We parted company near dusk, Kid walking away down River Road into the
deepening gloom.
The
next day was a school day, and when I arrived home I found him propped up
against the big Elm tree on the edge of my front yard. We sat and leaned
against it for over an hour, talking a little and enjoying Spring during a time
when sitting outside in the grass did not bring worries of ticks, stained
clothing, or dangerous passers-by. Upon questioning, he confessed to me that
his father worked and his mom “done the dishes.” He had no brothers and sisters
and had moved to my hometown from another small metropolis called Farmer City.
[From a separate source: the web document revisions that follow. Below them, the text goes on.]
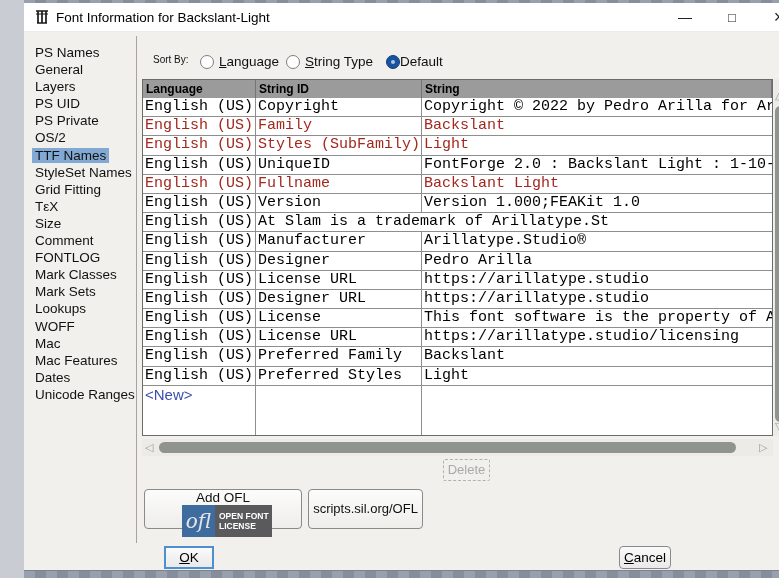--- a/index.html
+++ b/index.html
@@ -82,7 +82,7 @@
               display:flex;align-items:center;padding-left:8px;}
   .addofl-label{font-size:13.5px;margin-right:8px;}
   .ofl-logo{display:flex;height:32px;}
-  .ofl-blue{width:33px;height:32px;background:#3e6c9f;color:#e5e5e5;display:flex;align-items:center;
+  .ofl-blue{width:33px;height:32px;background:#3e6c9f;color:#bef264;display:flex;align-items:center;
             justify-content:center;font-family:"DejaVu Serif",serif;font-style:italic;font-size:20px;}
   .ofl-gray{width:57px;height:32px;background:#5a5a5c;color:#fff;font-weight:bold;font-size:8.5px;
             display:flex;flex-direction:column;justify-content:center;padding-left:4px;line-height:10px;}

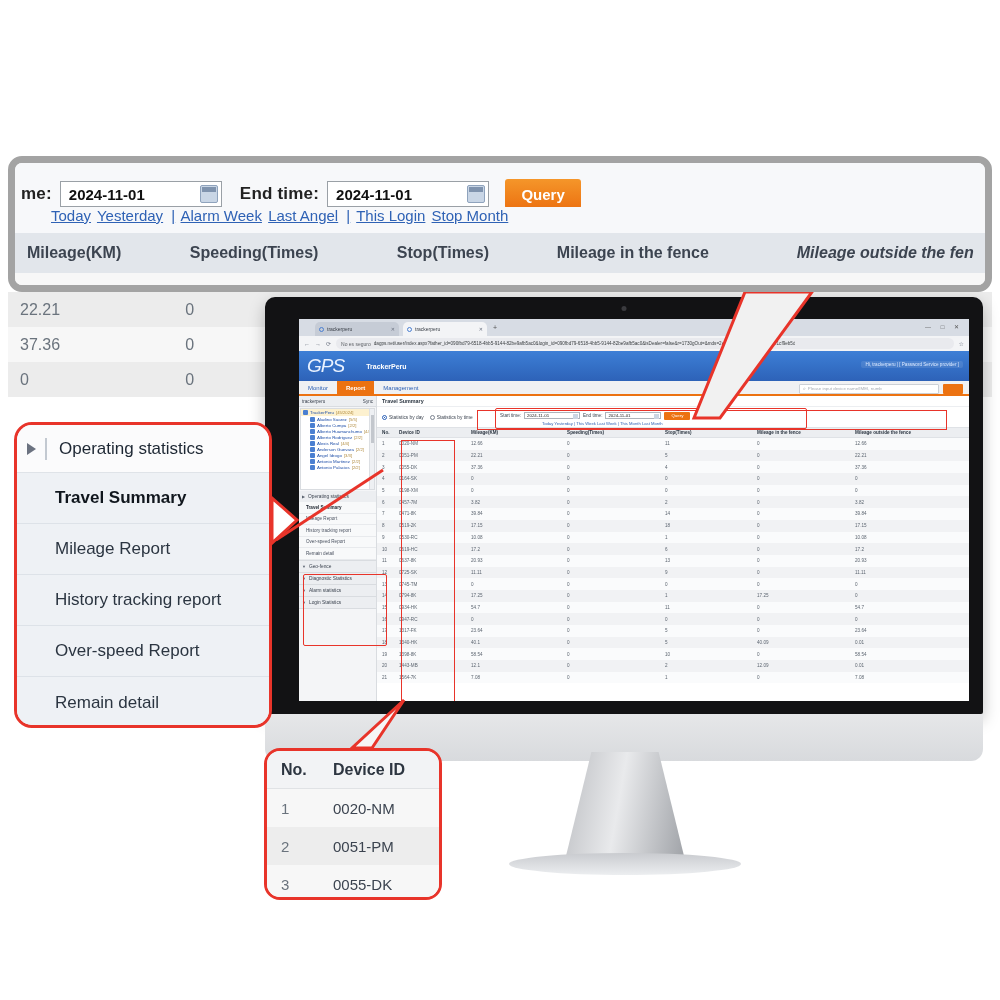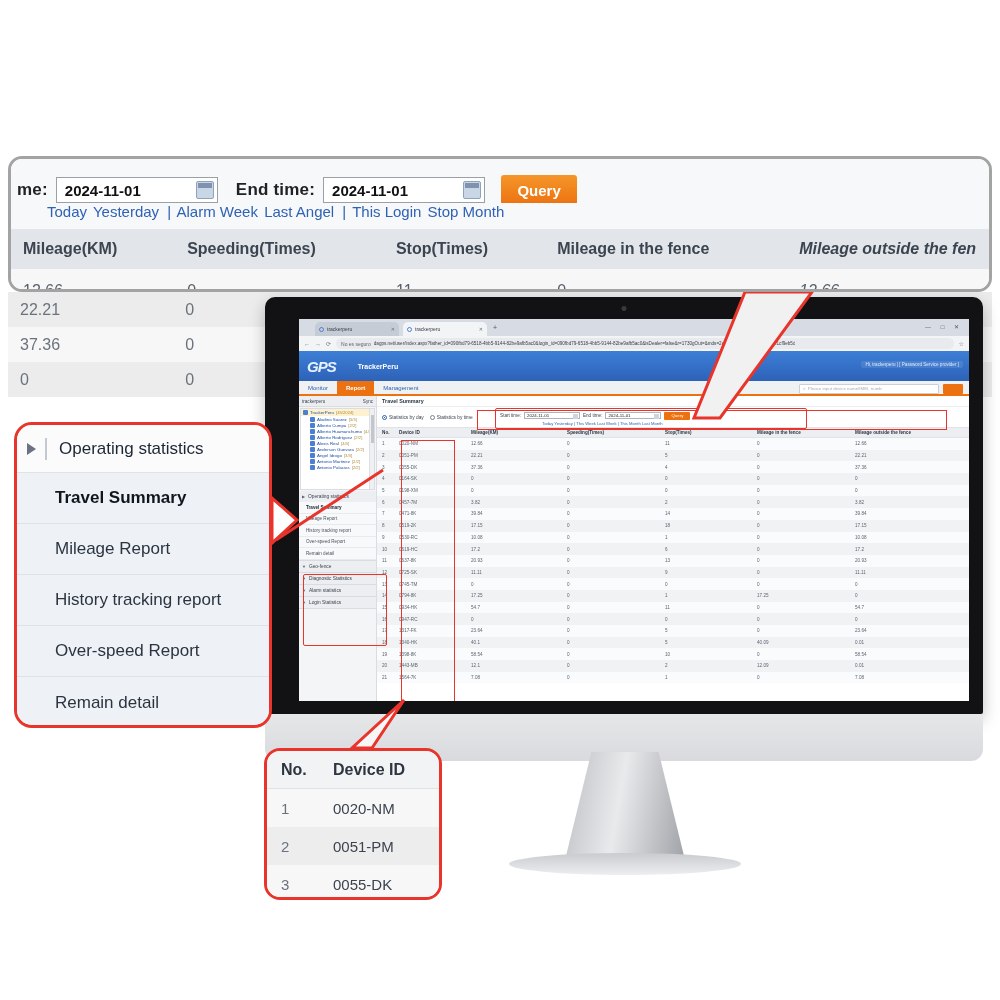--- a/index.html
+++ b/index.html
@@ -15,7 +15,7 @@
   
   #top-callout{
     position:absolute; left:8px; top:156px; width:984px; height:136px;
-    border:3px solid #a3a3a3; border-radius:14px;
+    border:7px solid #a3a3a3; border-radius:14px;
     background:#ffffff; overflow:hidden; z-index:40;
   }
   .tc-queryrow{

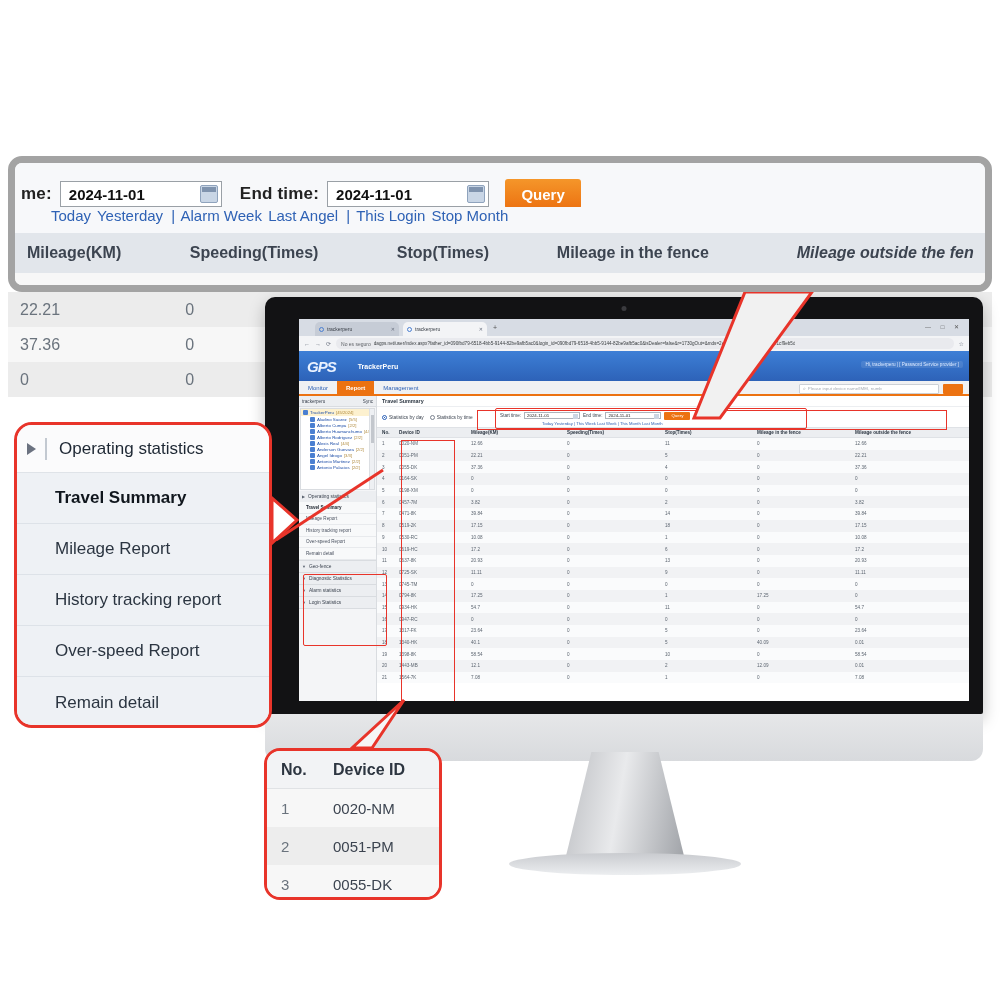--- a/index.html
+++ b/index.html
@@ -51,7 +51,7 @@
     font-size:15px; color:#2f62b5; padding-left:36px;
     background:#f7f8fa;
   }
-  .tc-links span{ margin-right:2px; }
+  .tc-links span{ margin-right:2px;text-decoration:underline; }
   .tc-links .sep{ color:#2f62b5; margin:0 2px; }
   .tc-head{
     position:absolute; left:0; top:70px; width:100%; height:40px;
He was never around on weekends, but for the balance of spring, unless it was
raining, when I’d come home from school Kid would be waiting.
During
summer, when I wasn’t occupied with the other members of my little group of
river rats and small town troublemakers or doing farm work, sometimes Kid would
go fishing with me. My grandfather had spent considerable time and effort
teaching me the art of bank fishing with cane poles, the necessity of quiet, and
the value of patience. I was good at it. On our first venture to the river, Kid
confessed he’d never gone fishing. I was astounded. Everybody had gone fishing.
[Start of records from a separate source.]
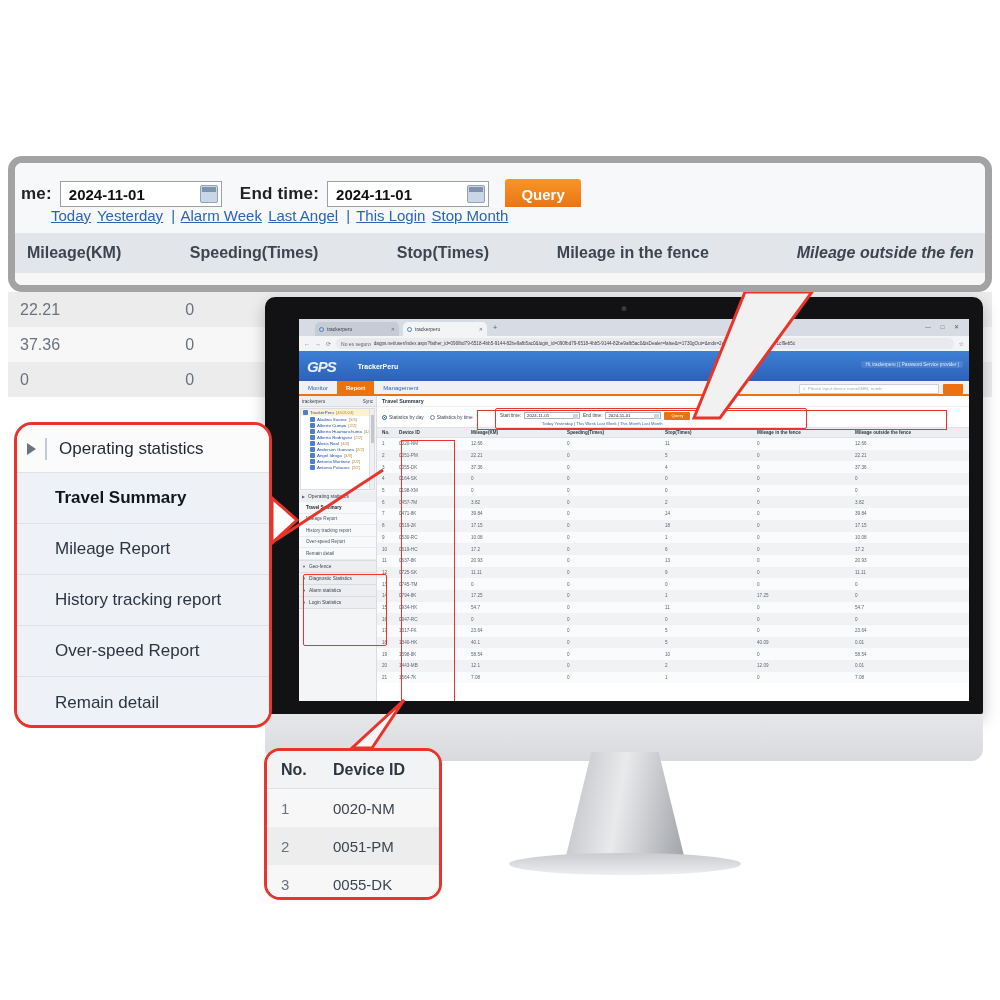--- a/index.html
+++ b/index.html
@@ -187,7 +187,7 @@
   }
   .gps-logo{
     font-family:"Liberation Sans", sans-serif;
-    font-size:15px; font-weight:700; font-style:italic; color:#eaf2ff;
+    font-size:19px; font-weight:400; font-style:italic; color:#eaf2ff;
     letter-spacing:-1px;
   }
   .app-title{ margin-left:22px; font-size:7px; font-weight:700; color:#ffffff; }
Everybody I knew fished. But not Kid. On our walk, I explained the rules. Don’t
stomp up and down the bank. No loud talking. Don’t throw anything in the water.
Sit still, watch your line or your bobber, shut up, and wait. He blew me away.
His patience and ability to not only be still, but to sit absolutely
motionless, was amazing. The only giveaway he was even conscious was that
smile.
He was
not perfect, however. He could never manage to put night crawlers on the hook
without sticking his thumb, and he couldn’t see the line well enough to
deadline fish for channel cats. But he had the self-control it took to watch a
bobber dance sideways against the current and disappear into the muddy depths
without panicking and attempting to set the hook too soon. He understood that
he could not help carry the cane poles because they were my grandfather’s, and
if one got hit against a tree and the tip broken off, it was an eighty-mile
round trip to replace the type of cane pole he favored. An eighty-mile trek in
a 1949 Plymouth was not a journey to be taken lightly. I did, however, allow
him to carry the carefully prepared doughball and the diligently collected
worms. The first fish he caught with me, the first one he ever caught for that
matter, was about a ten-pound carp, shining golden in the sun on a line
suspended from a twelve-foot cane pole…a feat requiring considerable will and
strength. He got it done, tackling the carp as it flopped around in the weeds
on the bank and, with instruction, even got the limp piece of clothesline I
used as a stringer through the gill and mouth of the fish and tied it off on a
tree root at the waterline. Had I made such a catch, vocal celebration would
have been inevitable, but not Kid. Just that smile.
That autumn, a week or two from Halloween, he
was gone. No Kid waiting under the big Elm anymore. I learned later that his
family had just moved away. He and I had never cut corn out of beans together,
never ridden bikes or played baseball with each other, never fired .22’s,
exchanged secrets, ridden horses, smoked stolen cigarettes, or a dozen other
things that my brat-pack and I had done. I can’t even say we were really friends,
but I missed him. My grandfather, who appreciated children as much as any adult
I have ever known, spoke of him once.
“Aw, he warn’t quite right, David,”
he said. “But I believe he was a fine boy.”
I
hadn’t thought of Kid in fifty years, I suppose, until the other day a
television show brought him to mind. My granddad was correct. He wasn’t quite
right. He was slow, didn’t go to school, and all that, but it strikes me now
that education, income, acquisitions, and achievement cannot bring any of us
what Kid just naturally had. Peace. I knew it then, even if I didn’t realize
it. It was right there in that smile.